» **PROBLEMS TO WORK ON**
**A)** Recast the paragraph beginning "EGF and TGF-α are probably more important in late gestation" from the passage on EGF and TGF-α in lung development as a short list that keeps its main facts.
**B)** Carry on the passage about EGF and TGF-α in lung development, starting after its final sentence.

TEXT PASSAGE: Begin

We observed that the distribution of EGF receptor was mainly in epithelial cells whatever age of development. These results agree with those reported in human(27, 32), ovine(26), and mouse(15) lungs. Because EGF and TGF-α are known to bind to this common receptor, it is therefore not surprising to observe the same site of immunoreactivity. In mouse lung explants, EGF receptor was also identified in fibroblasts and in alveolar type II epithelial cells(14, 15). We can confirm these data which differ from previous reports(26, 27). The discrepancies may reflect differences in antibody specificity rather than different expression in culture or species, as it was propounded(27).

Inasmuch as EGF, TGF-α proteins, and their receptor are present in the airways at different degrees of growth and maturation, their role probably varies during development. EGF initially enhances cell multiplication in undifferentiated cells, but has little effect on fully differentiated cell proliferation(12, 22). In the organ culture model, EGF, unlike TGF-α, stimulates branching morphogenesis in a dose-dependent manner(14). These two growth factors seem to induce metalloproteinase activity(16), and their role in branching morphogenesis appears to depend on the balance between metalloproteinase and specific tissue inhibitors of metalloproteinase. In the absence of metalloproteinase inhibitor, TGF-α induces only cell proliferation with a dilatation of end buds and an enlargement of the lungs without any further branching(16). TGF-α was shown to promote angiogenesis(33), and this seems to take place in the modeling of the first blood-air barrier.

EGF and TGF-α are probably more important in late gestation, when they are synthesized at a high level. At that period, they induce cell maturation. EGF can accelerate differentiation of mucous secretory cells and stimulate the secretory product released into the conducting airway lumen(22). In the distal airways and in normal conditions, EGF enhances alveolar type II differentiation and surfactant synthesis(18), but also induces antioxidant enzyme maturation under hyperoxic conditions(21) and protects fetal rat lung from hyperoxic toxicity. Prenatal exposure to EGF stimulates biochemical and histologic maturation of the lung and markedly attenuates the clinical severity of respiratory disease in prematurely delivered rhesus monkeys(34). The presence of EGF family growth factor in ciliated cells is intriguing, and the role of EGF and TGF-α in these mature undividing cells is still to be determined.

TEXT PASSAGE: End
GIVEN INFORMATION: Begin

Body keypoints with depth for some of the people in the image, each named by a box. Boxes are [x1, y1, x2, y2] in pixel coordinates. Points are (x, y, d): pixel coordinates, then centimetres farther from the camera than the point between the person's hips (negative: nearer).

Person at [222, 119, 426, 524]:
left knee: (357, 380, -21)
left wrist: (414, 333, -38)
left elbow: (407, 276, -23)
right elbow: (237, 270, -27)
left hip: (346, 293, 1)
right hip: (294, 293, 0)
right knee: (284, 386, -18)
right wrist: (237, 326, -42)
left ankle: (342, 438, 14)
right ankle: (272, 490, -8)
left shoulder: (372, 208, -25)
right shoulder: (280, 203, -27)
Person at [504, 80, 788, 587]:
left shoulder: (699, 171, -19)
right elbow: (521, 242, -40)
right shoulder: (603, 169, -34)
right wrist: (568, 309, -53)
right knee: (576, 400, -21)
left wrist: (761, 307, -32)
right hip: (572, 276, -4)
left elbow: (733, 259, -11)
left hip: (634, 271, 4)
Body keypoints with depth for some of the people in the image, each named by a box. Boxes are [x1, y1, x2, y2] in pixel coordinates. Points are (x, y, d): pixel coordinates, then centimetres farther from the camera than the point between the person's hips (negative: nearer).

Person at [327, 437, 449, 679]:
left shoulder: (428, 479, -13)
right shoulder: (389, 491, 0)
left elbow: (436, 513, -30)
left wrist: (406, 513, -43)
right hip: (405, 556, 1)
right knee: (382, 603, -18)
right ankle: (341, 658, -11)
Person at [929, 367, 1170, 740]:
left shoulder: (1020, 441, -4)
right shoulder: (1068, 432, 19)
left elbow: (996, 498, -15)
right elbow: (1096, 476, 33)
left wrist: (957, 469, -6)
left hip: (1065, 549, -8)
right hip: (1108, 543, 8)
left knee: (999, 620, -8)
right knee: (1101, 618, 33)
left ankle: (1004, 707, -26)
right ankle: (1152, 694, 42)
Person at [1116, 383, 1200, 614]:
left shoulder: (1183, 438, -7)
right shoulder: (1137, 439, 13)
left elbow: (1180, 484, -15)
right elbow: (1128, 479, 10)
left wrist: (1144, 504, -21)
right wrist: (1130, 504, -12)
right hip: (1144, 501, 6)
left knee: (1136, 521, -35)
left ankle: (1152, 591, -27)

GIVEN INFORMATION: End

» **TASK-BY-TASK ANSWERS**
**A)**
- EGF and TGF-α are probably more important in late gestation, when they are synthesized at high levels and induce cell maturation.
- EGF can speed the differentiation of mucous secretory cells and stimulate release of their secretory product into the conducting airway lumen.
- In the distal airways under normal conditions, EGF enhances alveolar type II differentiation and surfactant synthesis.
- Under hyperoxic conditions, EGF also induces antioxidant enzyme maturation and protects fetal rat lung from hyperoxic toxicity.
- Prenatal exposure to EGF stimulates biochemical and histologic lung maturation and markedly lessens the clinical severity of respiratory disease in prematurely delivered rhesus monkeys.
- EGF family growth factor is present in ciliated cells, and the role of EGF and TGF-α in these mature, undividing cells is still to be determined.

**B)**
EGF and TGF-α transcripts are found mainly in mesenchyme whereas the proteins are identified in a few mesenchymal cells and mostly in epithelial cells. This suggests that both EGF and TGF-α are mainly mediated by paracrine interactions between epithelial and mesenchymal cells in the fetal lung. In vitro, primary rat tracheal epithelial cells were shown to use TGF-α as an autocrine growth factor to proliferate(35). In vivo the mechanisms controlling lung cell proliferation are more complex and depend upon epithelial-mesenchymal interactions and many other growth factors. Any quantitative alteration of their production can induce abnormal development. We demonstrated the importance of the mesenchyme in the production of transcripts, especially under the pleura. In fetal hydrothorax, bilateral lung hypoplasia is probably not only the result of lung compression by pleural effusions, but may also be the consequence of a defect in EGF and TGF-α synthesis in the damaged mesenchyme. On the contrary, overexpression of TGF-α can induce fibrotic lesions and alveolar damages as shown in transgenic mice(36) whose lungs showed marked similarity to those of premature infants with bronchopulmonary dysplasia. The present finding of EGF and TGF-α expression in lung development of fetal humans further implies the important role for these peptides in the developing lung before and after birth. Introduction of EGF-like peptides into the treatment of very premature newborn infants may in the future help to prevent respiratory problems due to immaturity.